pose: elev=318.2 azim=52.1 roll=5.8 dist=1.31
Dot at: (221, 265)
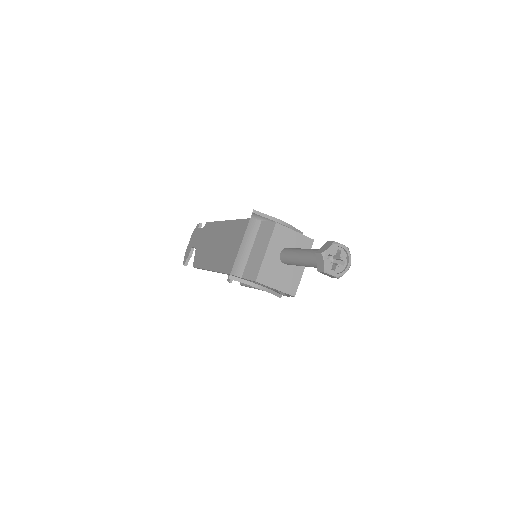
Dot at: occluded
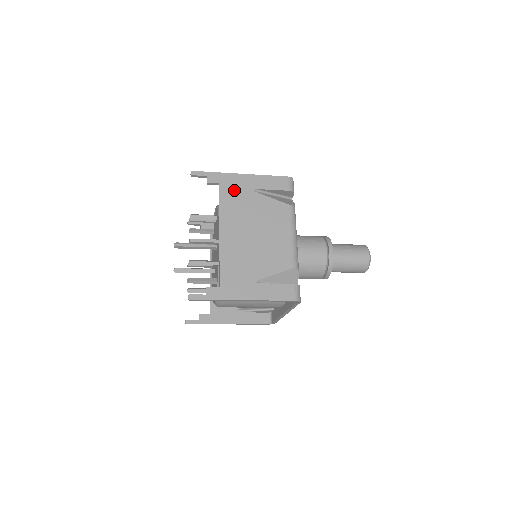
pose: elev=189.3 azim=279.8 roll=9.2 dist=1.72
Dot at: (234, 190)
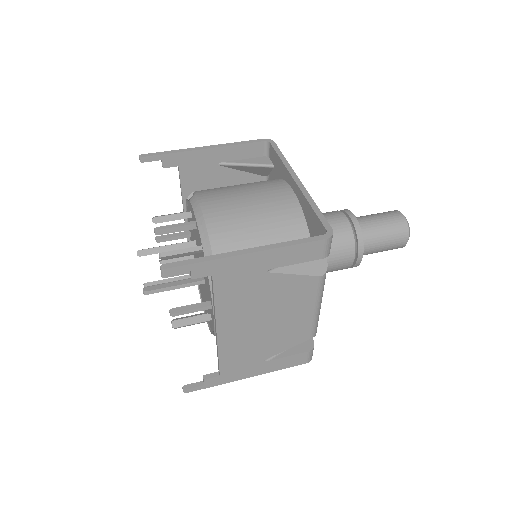
Dot at: (236, 279)
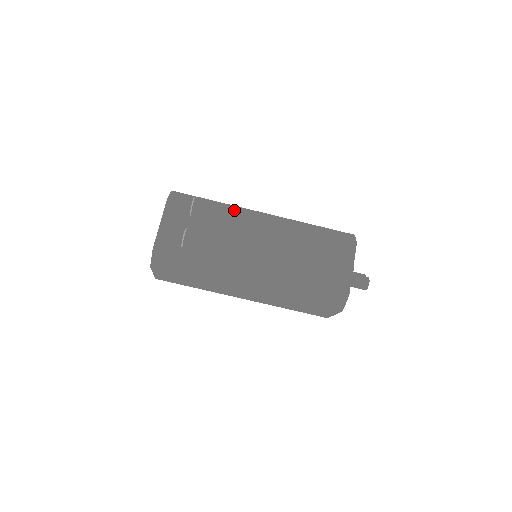
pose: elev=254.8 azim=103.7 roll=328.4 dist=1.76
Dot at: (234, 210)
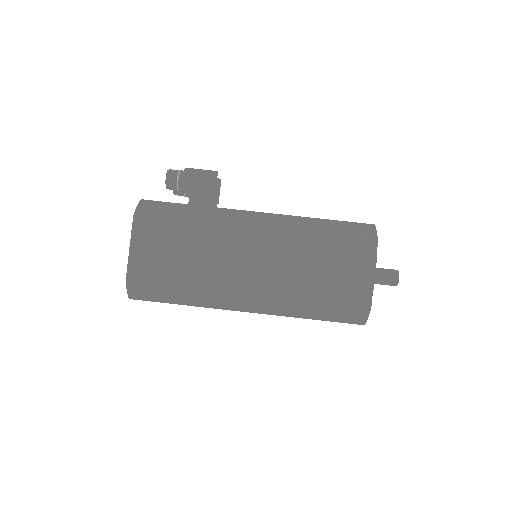
Dot at: occluded
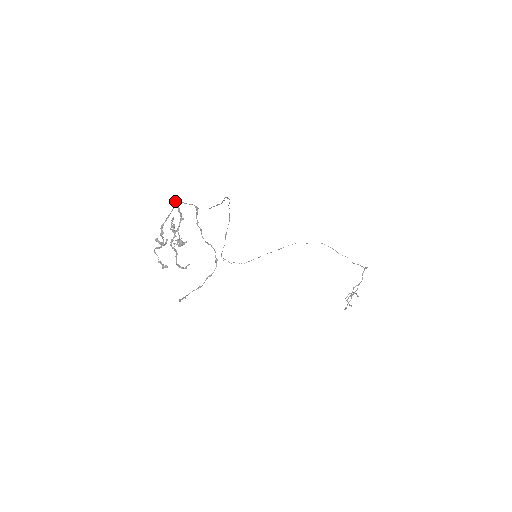
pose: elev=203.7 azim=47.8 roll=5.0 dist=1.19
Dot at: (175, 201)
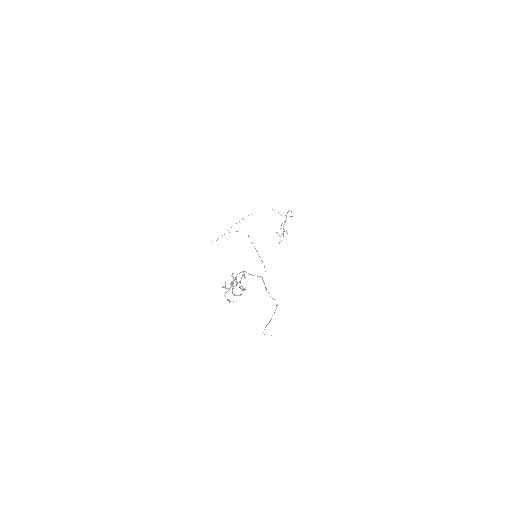
Dot at: (242, 271)
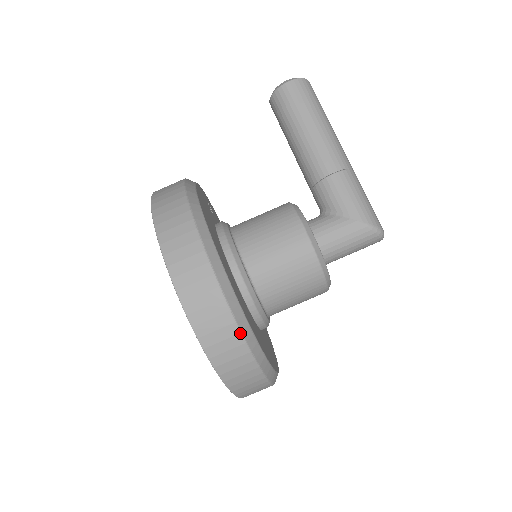
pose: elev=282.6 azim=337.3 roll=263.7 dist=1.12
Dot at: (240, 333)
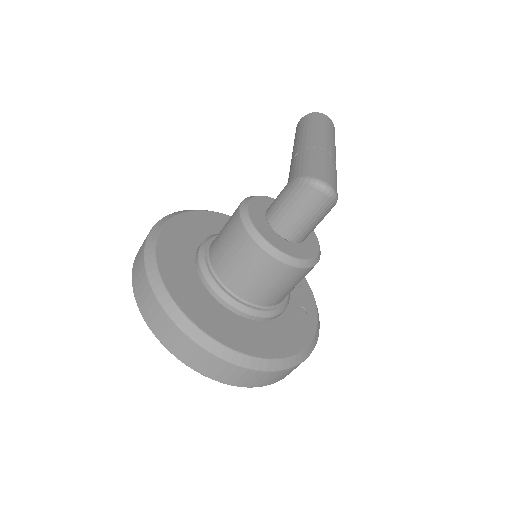
Dot at: (146, 273)
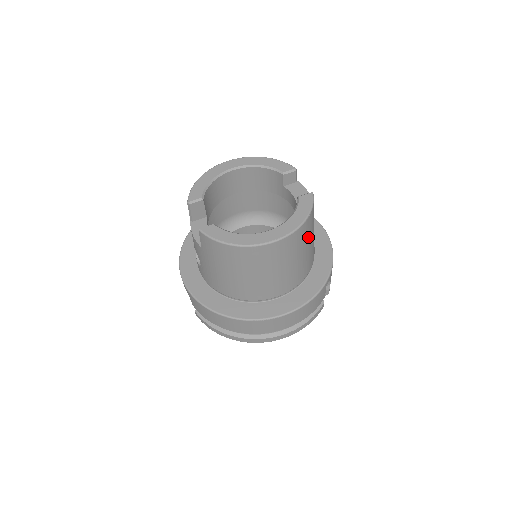
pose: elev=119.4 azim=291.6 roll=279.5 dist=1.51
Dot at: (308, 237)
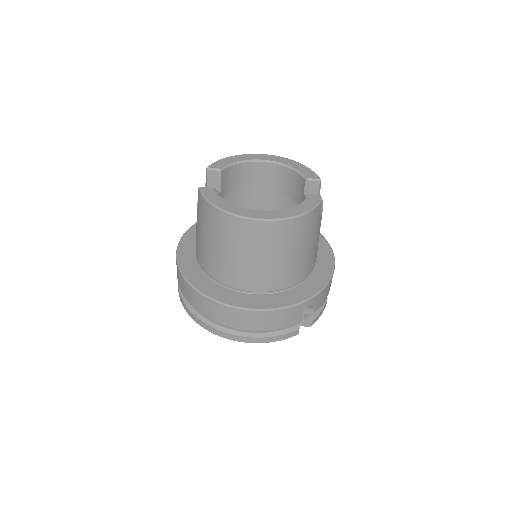
Dot at: (298, 240)
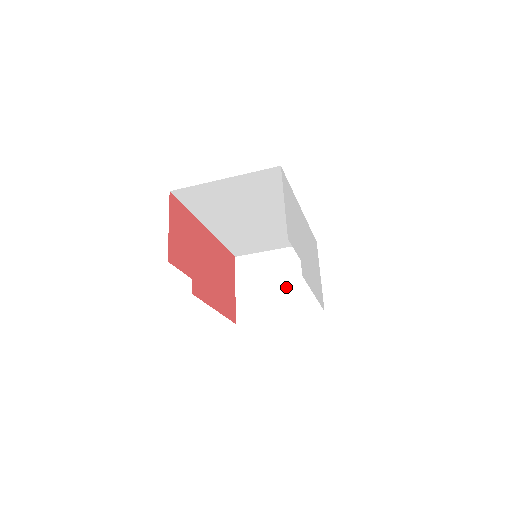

———

-- Task statement --
Return each line from the entries above that contains the string "pose". Treat uppercase and lowercase letters as distinct.

-- Answer for this exercise --
pose: elev=318.2 azim=52.1 roll=5.8 dist=1.31
pose: elev=189.3 azim=279.8 roll=9.2 dist=1.72
pose: elev=254.8 azim=103.7 roll=328.4 dist=1.76
pose: elev=203.7 azim=47.8 roll=5.0 dist=1.19
pose: elev=282.6 azim=337.3 roll=263.7 dist=1.12
pose: elev=119.4 azim=291.6 roll=279.5 dist=1.51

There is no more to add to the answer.